Here’s what Vice President Biden’s cancer ‘moonshoot’ will try to do
In his State of the Union address this week, President Barack Obama said the nation will launch a new effort to research, fight and cure cancer. The cancer initiative will build upon the $2 billion increase in funding approved for the National Institutes of Health past year, White House chief economist Jason Furman told reporters ahead of Obama speech. ‘Let’s make America the country that cures cancer once and for all, ‘ he added.
No really. That was the president’s Big Bold Idea: a new national effort that he framed as a “new moonshot”-with Vice President Biden “in charge of mission control”-the goal of which will be to cure cancer “once and for all”.
The original moonshot program took more than a dozen years to get to its target, and no one expects to cure cancer in the year that Biden and Obama have left in office.
Secondly, the vice president said he’d use targeted incentives to try and facilitate coordination among anti-cancer efforts in the private sector.
“The goal of this initiative is simple - to double the rate of progress”.

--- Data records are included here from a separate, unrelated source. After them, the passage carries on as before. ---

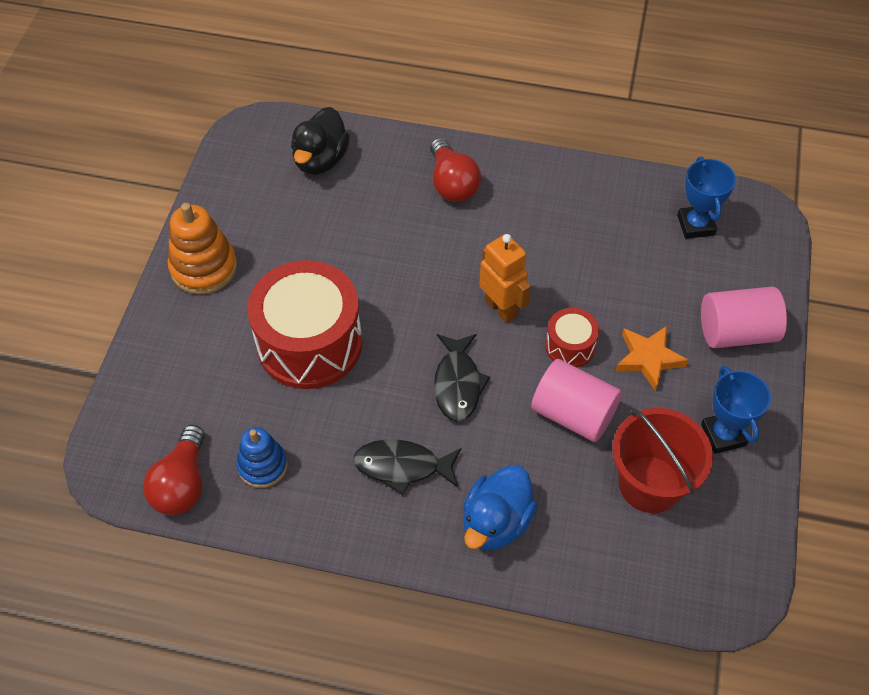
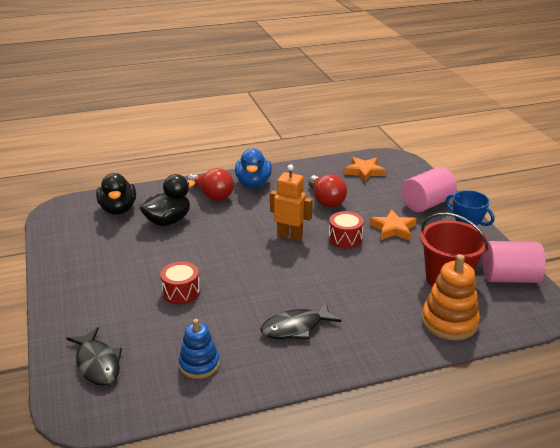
camera: 30 degrees left, 25 degrees down
(182, 484) = (145, 398): red light bulb -> red light bulb (326, 200)
(204, 268) = (74, 281): orange stacking toy -> orange stacking toy (449, 322)
(309, 343) = (181, 292): red drum -> red drum, size x0.47
(368, 209) = (168, 221): none -> black duck
(457, 384) = (295, 277): black fish -> black fish (97, 364)
(496, 522) = (379, 331): blue duck -> blue duck (253, 183)
(573, 414) = (375, 265): pink cylinder -> pink cylinder (509, 278)
(696, 225) = (364, 172): blue trophy -> orange star

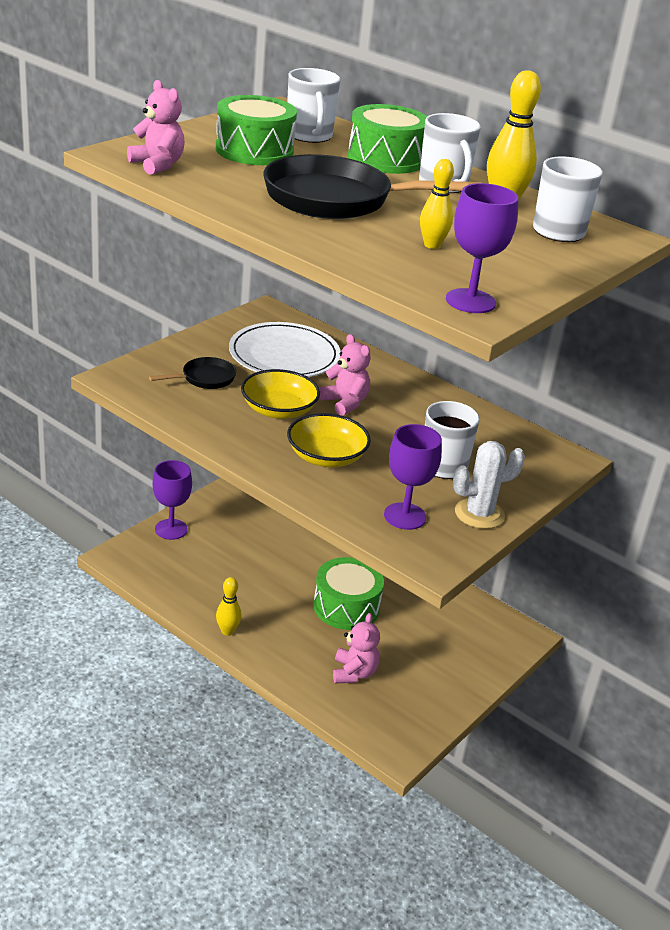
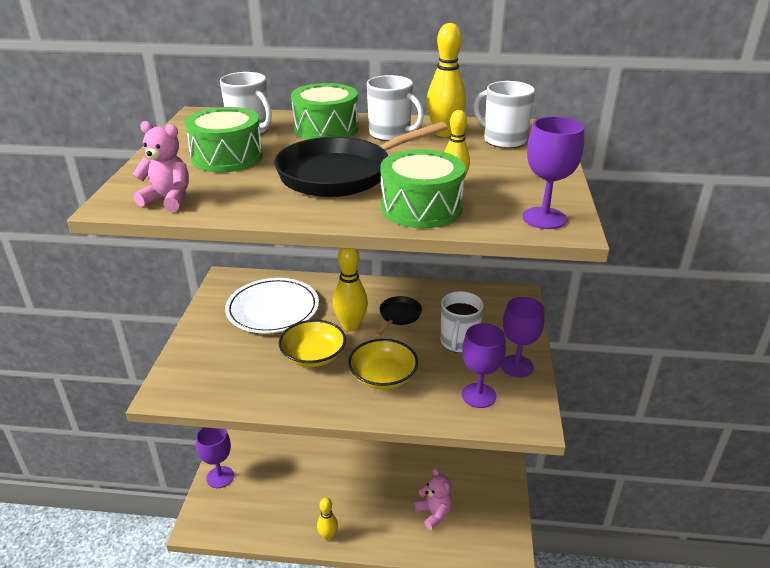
camera: 30 degrees left, 0 degrees up
(205, 378) = (235, 357): black pan -> black pan (399, 316)
(345, 403) = (351, 326): pink teddy bear -> yellow bowling pin
(346, 607) = (387, 465): green drum -> green drum (421, 208)
(479, 514) = (516, 366): white cactus -> purple goblet

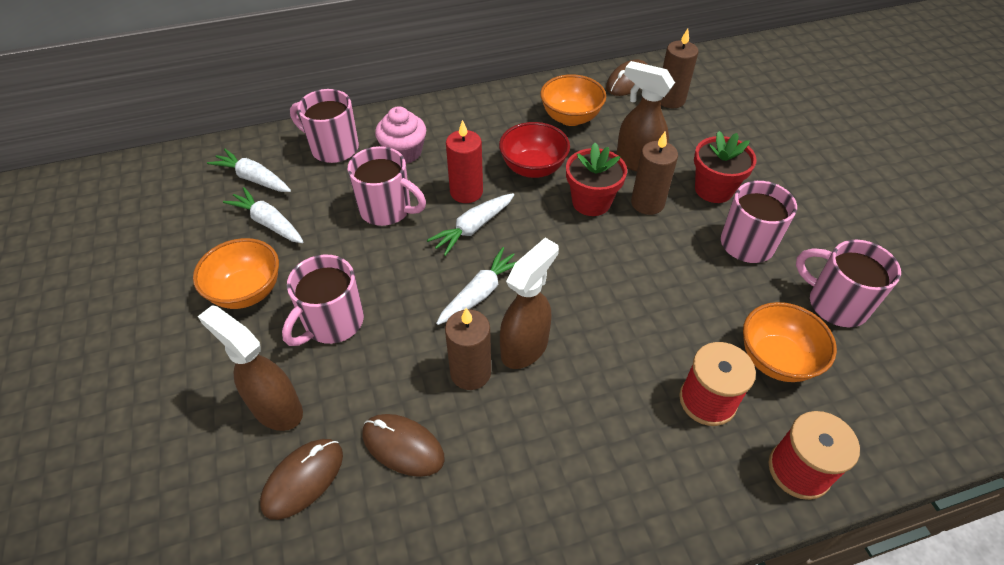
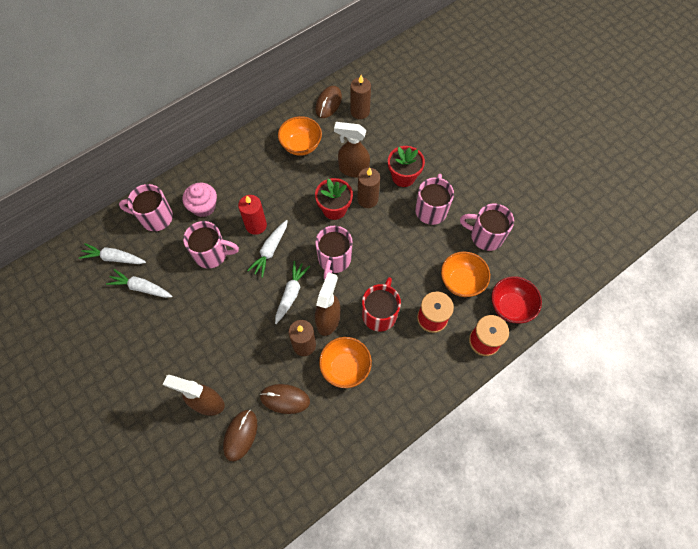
camera: 20 degrees left, 15 degrees up
(247, 291) = (153, 339): orange bowl -> orange bowl (345, 367)
(332, 323) = (214, 341): pink mug -> pink mug (334, 260)
(533, 168) = (291, 194): red bowl -> red bowl (510, 307)
(615, 365) = (379, 314): none -> red mug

Both Democrats and Republicans stood and applauded the news, but just how close are we to finding a cure for one the world’s deadliest diseases?
Biden’s son, former Delaware Attorney General Beau Biden, died in May at the age of 46 after a battle with brain cancer. Such a bold proclamation naturally begets a few questions, and the government started answering them today in a call with reporters by the National Institutes of Health (NIH), which incudes the National Cancer Institute (NCI). He said Rochester has historically been and will continue to be a key player in the fight against cancer. NIH can make sharing of data a requirement of any research grants it awards, said Collins.
We agree with the vice president that cancer organizations and institutions have an obligation to advance the research by pooling our expertise and working together to bring the benefits of the science to patients as quickly as possible – especially those patients suffering from aggressive and metastatic forms of cancer.
“Cancer is an important political cause because it is a mortal disease that we fear, but we fear it much less with the enormous successes we have seen since Richard Nixon’s time”. When he formally decided not to seek the 2016 Democratic presidential nomination in October of a year ago, he said had he run he “would have wanted to have been the president that ended cancer”. Next week he plans to meet with global experts at the World Economic Forum in Davos, Switzerland and later this month he will convene the first of several meetings with cabinet secretaries and heads of agencies to discuss federal investment in cancer research. I think one of them is that just within the last decade or so, technologies have enabled us to learn the nature of cancer itself, right?
A separate coalition announced this month, called Cancer Moonshot 2020, aims to hold clinical trials for up to 20 tumor types, in as many as 20,000 patients by the year 2020.